_What is needed_
What you write must be the listing below in full, word for word, minus its pictures.
━━━━━ Source data ━━━━━
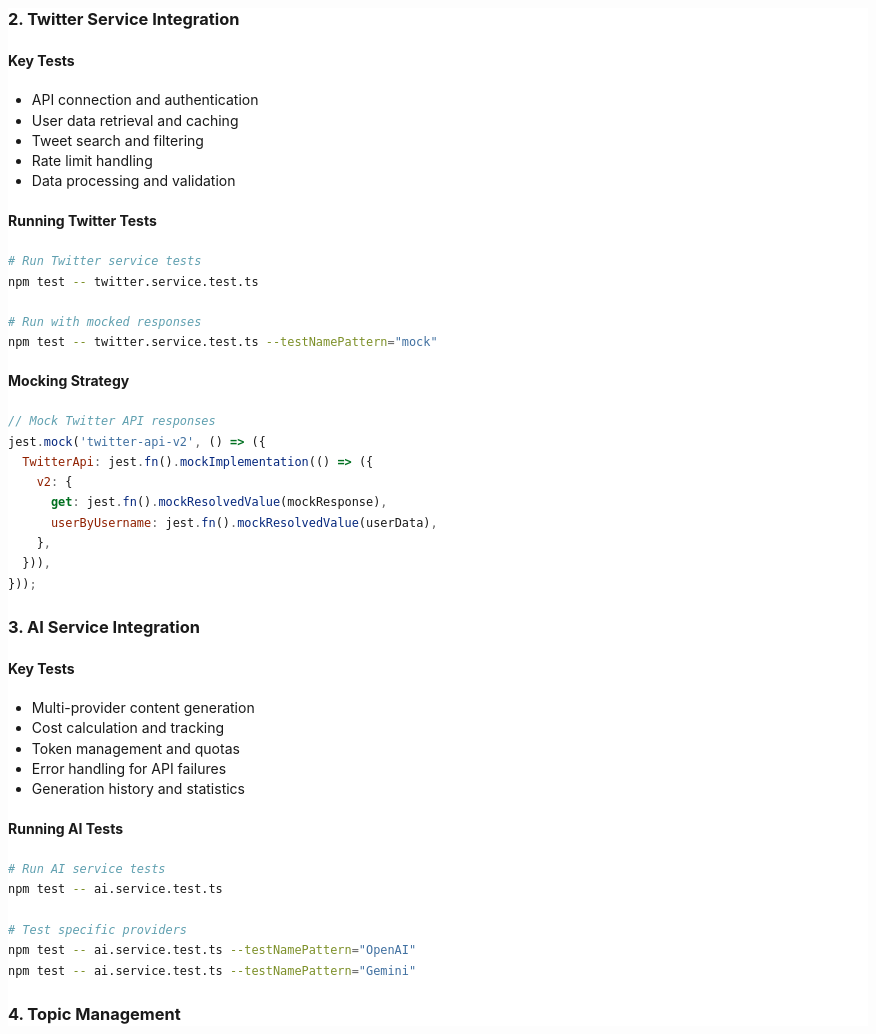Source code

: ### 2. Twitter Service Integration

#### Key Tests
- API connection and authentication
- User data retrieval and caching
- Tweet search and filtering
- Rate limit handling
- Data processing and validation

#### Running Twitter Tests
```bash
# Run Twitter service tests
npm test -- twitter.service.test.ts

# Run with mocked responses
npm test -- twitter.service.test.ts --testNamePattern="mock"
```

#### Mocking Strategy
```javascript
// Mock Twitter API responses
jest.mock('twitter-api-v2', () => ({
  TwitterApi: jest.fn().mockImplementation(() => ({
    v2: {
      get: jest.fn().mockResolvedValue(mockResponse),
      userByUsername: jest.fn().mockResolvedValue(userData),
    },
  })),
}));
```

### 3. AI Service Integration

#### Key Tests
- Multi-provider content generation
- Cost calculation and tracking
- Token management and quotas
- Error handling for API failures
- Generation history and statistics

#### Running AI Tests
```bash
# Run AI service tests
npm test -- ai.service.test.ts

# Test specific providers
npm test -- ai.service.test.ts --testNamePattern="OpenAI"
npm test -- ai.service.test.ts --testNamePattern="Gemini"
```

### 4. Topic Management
━━━━━
_Exercise solution_
Source code

: ### 2. Twitter Service Integration

#### Key Tests
- API connection and authentication
- User data retrieval and caching
- Tweet search and filtering
- Rate limit handling
- Data processing and validation

#### Running Twitter Tests
```bash
# Run Twitter service tests
npm test -- twitter.service.test.ts

# Run with mocked responses
npm test -- twitter.service.test.ts --testNamePattern="mock"
```

#### Mocking Strategy
```javascript
// Mock Twitter API responses
jest.mock('twitter-api-v2', () => ({
  TwitterApi: jest.fn().mockImplementation(() => ({
    v2: {
      get: jest.fn().mockResolvedValue(mockResponse),
      userByUsername: jest.fn().mockResolvedValue(userData),
    },
  })),
}));
```

### 3. AI Service Integration

#### Key Tests
- Multi-provider content generation
- Cost calculation and tracking
- Token management and quotas
- Error handling for API failures
- Generation history and statistics

#### Running AI Tests
```bash
# Run AI service tests
npm test -- ai.service.test.ts

# Test specific providers
npm test -- ai.service.test.ts --testNamePattern="OpenAI"
npm test -- ai.service.test.ts --testNamePattern="Gemini"
```

### 4. Topic Management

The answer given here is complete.